OK, I'll think about that, but not today and probably not within the next
few days, because I'm heading to New Orleans in several hours and really
have other stuff to take care of now.  Sorry about that.

Thanks,
Rafael
Viresh Kumar Sept. 14, 2013, 4:29 a.m. UTC | #6
On 14 September 2013 05:18, Rafael J. Wysocki <rjw@sisk.pl> wrote:
> OK, I'll think about that, but not today and probably not within the next
> few days, because I'm heading to New Orleans in several hours and really
> have other stuff to take care of now.  Sorry about that.

No issues..
Srivatsa S. Bhat Sept. 17, 2013, 11:49 a.m. UTC | #7
On 09/13/2013 05:14 PM, Viresh Kumar wrote:
> On 4 September 2013 01:10, Rafael J. Wysocki <rjw@sisk.pl> wrote:
>> On Tuesday, September 03, 2013 06:50:05 PM Srivatsa S. Bhat wrote:
> 
>>> This doesn't solve the problem completely: it prevents the store_*() task
>>> from continuing *only* when it concurrently executes the __cpufreq_governor()
>>> function along with the CPU offline task. But if the two calls don't overlap,
>>> we will still have the possibility where the store_*() task tries to acquire
>>> the timer mutex after the CPU offline task has just finished destroying it.
>>
>> Yeah, I overlooked that.
> 
> As a background, I had a IRC chat with Srivatsa on this mail.. (I have marked
> this unread as there were other important topics to close)..
> 
> And he had some other code in mind and these synchronization problems
> aren't there with my patch at all (as per him too)..
> 
> Rafael, probably both me and Srivatsa are missing something that you
> understood, can you please share what problem you see here with my patch?
> 
> And yes, even with Srivatsa's patchset I found a problem:
> Two threads, one changing governor from ondemand->conservative and other
> one changing min/max freq..
> 
> First one will try to STOP governor and other one will try to change
> limits of gov.
> Suppose 2nd one gets to ->governor() and after this first one stops
> the governor.
> Now the first one tries to access lock and crashes..
> 
> On IRC, Srivatsa agreed about the problem..
> 

Actually, we had another round of discussions and decided that there is no
problem here. The reason is, the top-level store() routine takes the rwsem of
that policy for write; so only one store() can go at a time. So the race between
changing the governor and changing the min/max freq won't happen because only
one of them can execute at a given time. In fact, by extension, *any* two store()s
in cpufreq shouldn't race with one another.

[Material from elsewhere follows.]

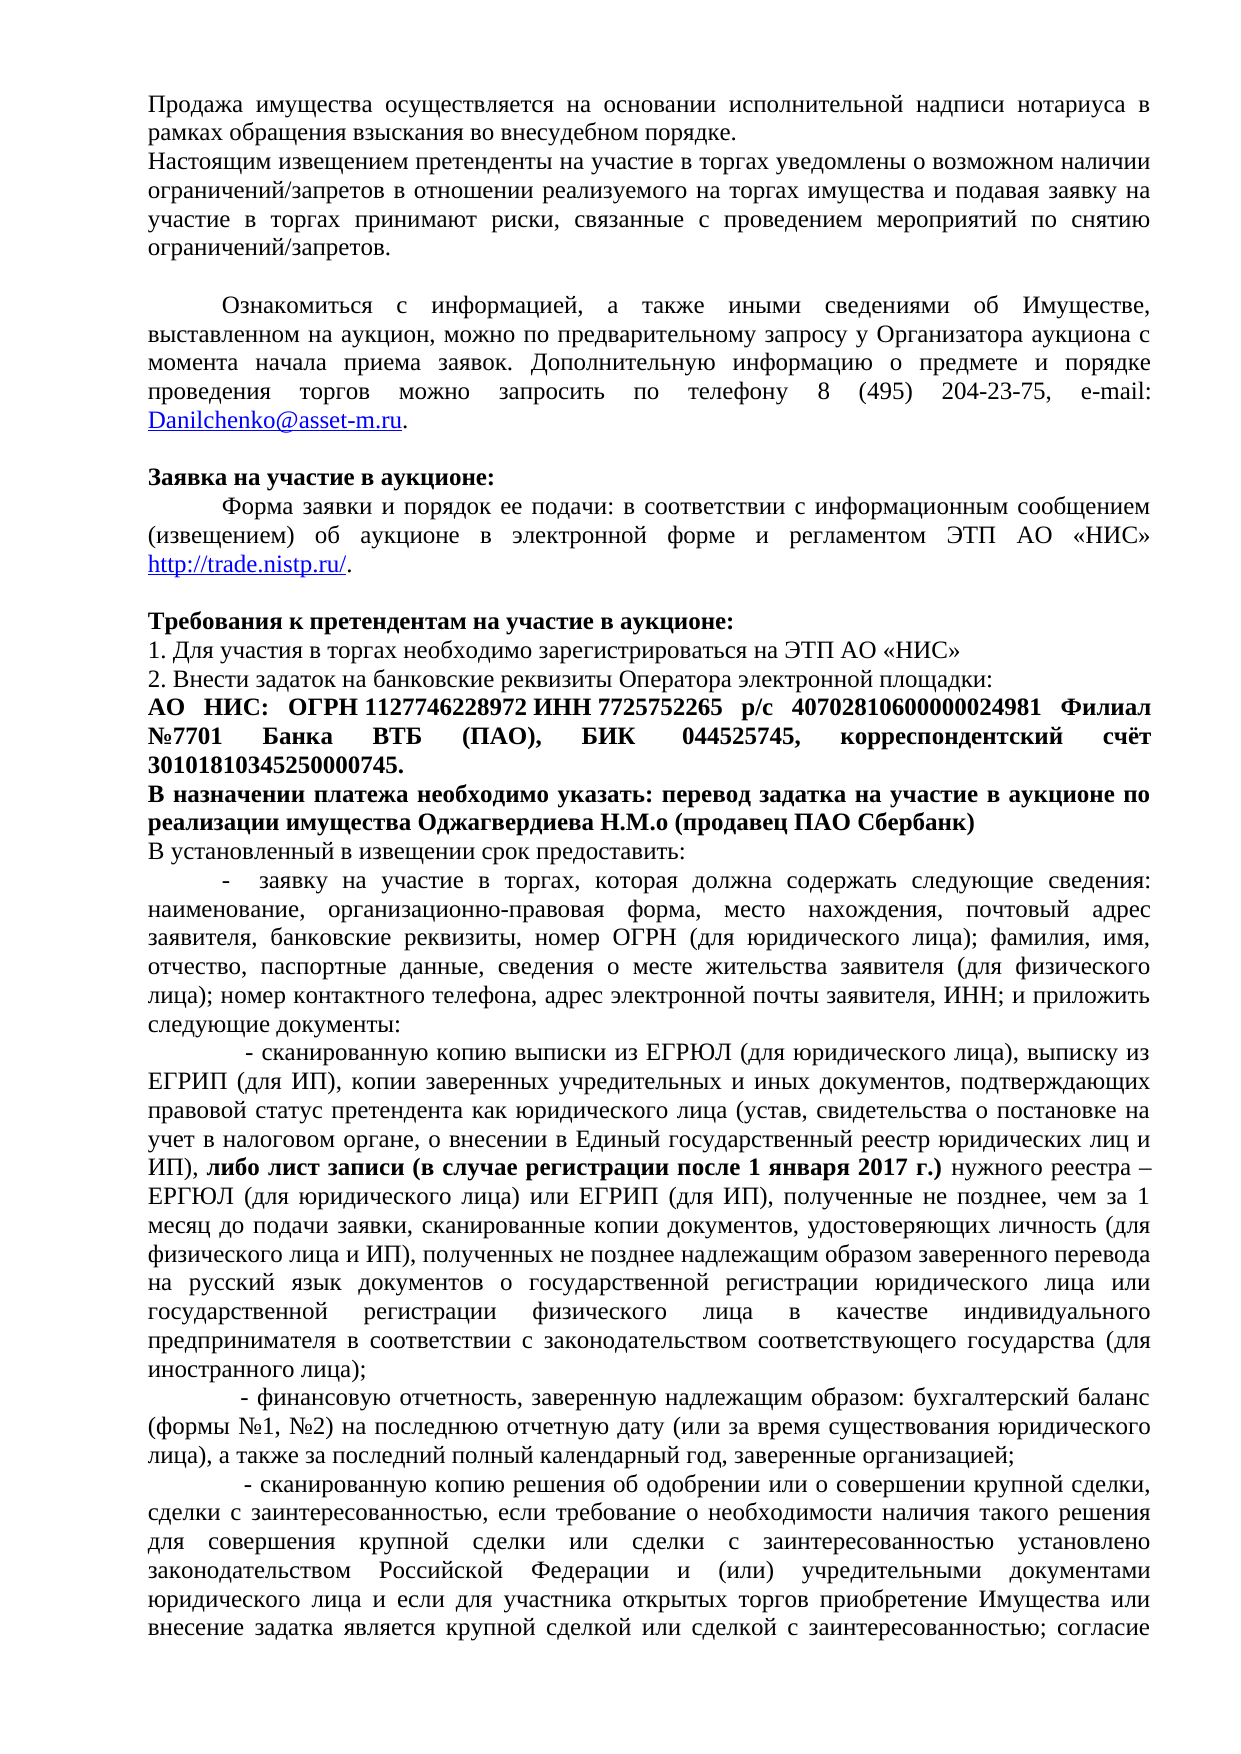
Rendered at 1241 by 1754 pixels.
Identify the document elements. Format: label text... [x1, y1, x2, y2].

So the conclusion is that the mainline code is fine in this aspect. Nothing
needs to be reverted.

That said, there are still certain low-priority/less-visible synchronization
issues to be fixed in cpufreq, and we'll take them up later, once the dust is
settled.

Regards,
Srivatsa S. Bhat
diff mbox

Patch

diff --git a/drivers/cpufreq/cpufreq.c b/drivers/cpufreq/cpufreq.c
index 5c75e31..71c4fb2 100644
--- a/drivers/cpufreq/cpufreq.c
+++ b/drivers/cpufreq/cpufreq.c
@@ -440,17 +440,24 @@  static ssize_t store_##file_name					\
 	unsigned int ret;						\
 	struct cpufreq_policy new_policy;				\
 									\
+	get_online_cpus();						\
 	ret = cpufreq_get_policy(&new_policy, policy->cpu);		\
-	if (ret)							\
-		return -EINVAL;						\
+	if (ret) {							\
+		ret = -EINVAL;						\
+		goto out;						\
+	}								\
 									\
 	ret = sscanf(buf, "%u", &new_policy.object);			\
-	if (ret != 1)							\
-		return -EINVAL;						\
+	if (ret != 1) {							\
+		ret = -EINVAL;						\
+		goto out;						\
+	}								\
 									\
 	ret = __cpufreq_set_policy(policy, &new_policy);		\
 	policy->user_policy.object = policy->object;			\
 									\
+out:									\
+	put_online_cpus();						\
 	return ret ? ret : count;					\
 }
 
@@ -494,17 +501,22 @@  static ssize_t store_scaling_governor(struct cpufreq_policy *policy,
 	char	str_governor[16];
 	struct cpufreq_policy new_policy;
 
+	get_online_cpus();
 	ret = cpufreq_get_policy(&new_policy, policy->cpu);
 	if (ret)
-		return ret;
+		goto out;
 
 	ret = sscanf(buf, "%15s", str_governor);
-	if (ret != 1)
-		return -EINVAL;
+	if (ret != 1) {
+		ret = -EINVAL;
+		goto out;
+	}
 
 	if (cpufreq_parse_governor(str_governor, &new_policy.policy,
-						&new_policy.governor))
-		return -EINVAL;
+						&new_policy.governor)) {
+		ret = -EINVAL;
+		goto out;
+	}
 
 	/*
 	 * Do not use cpufreq_set_policy here or the user_policy.max
@@ -515,6 +527,9 @@  static ssize_t store_scaling_governor(struct cpufreq_policy *policy,
 	policy->user_policy.policy = policy->policy;
 	policy->user_policy.governor = policy->governor;
 
+out:
+	put_online_cpus();
+
 	if (ret)
 		return ret;
 	else